One piece of legislation would block the DOJ from issuing payouts from the fund to President Trump, Vice President Vance, members of Congress, congressional staff, political appointees, senior executive branch employees, and presidential campaign employees, according to Semafor.

The other bill aims to ban payouts from lawsuits filed by Trump and Vance retroactive to 2025, per the outlet.

“Trump’s multi-billion-dollar slush fund is the most brazen act of self-dealing corruption we’ve ever seen,” Schiff wrote in a Tuesday statement on the social platform X.

“We need to shut it down before he uses it to pay cop beaters, cronies, and other criminals. I’m introducing legislation to stop it,” he added.

Schiff isn’t the only lawmaker to raise concerns with the anti-weaponization fund created as a part of a settlement between the IRS and Trump in addition to his sons, who filed a $10 billion lawsuit against the agency for leaking the president’s old tax returns.

Even some Republican elected officials have raised concerns over the lack of guidelines in regard to payouts.

Some have speculated that individuals who participated in the Jan. 6, 2021, attack on the Capitol and promoted Trump’s false claims of winning the 2020 election could be compensated.

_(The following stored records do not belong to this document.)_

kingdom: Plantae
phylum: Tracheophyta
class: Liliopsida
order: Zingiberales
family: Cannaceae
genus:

“Imagine that, a fund that is set up to compensate people who assaulted Capitol Police officers and other responding agencies. People that had pled guilty to physical acts … may actually be able to get compensated. How absurd does that sound coming out of my mouth?” Republican Sen. Thom Tillis (N.C.) said.

Former Senate Majority Leader Mitch McConnell (R-Ky.) also blasted the move.

“So the nation’s top law enforcement official is asking for a slush fund to pay people who assault cops? Utterly stupid, morally wrong — Take your pick,” McConnell said in a statement issued after GOP senators met with acting Attorney General Todd Blanche.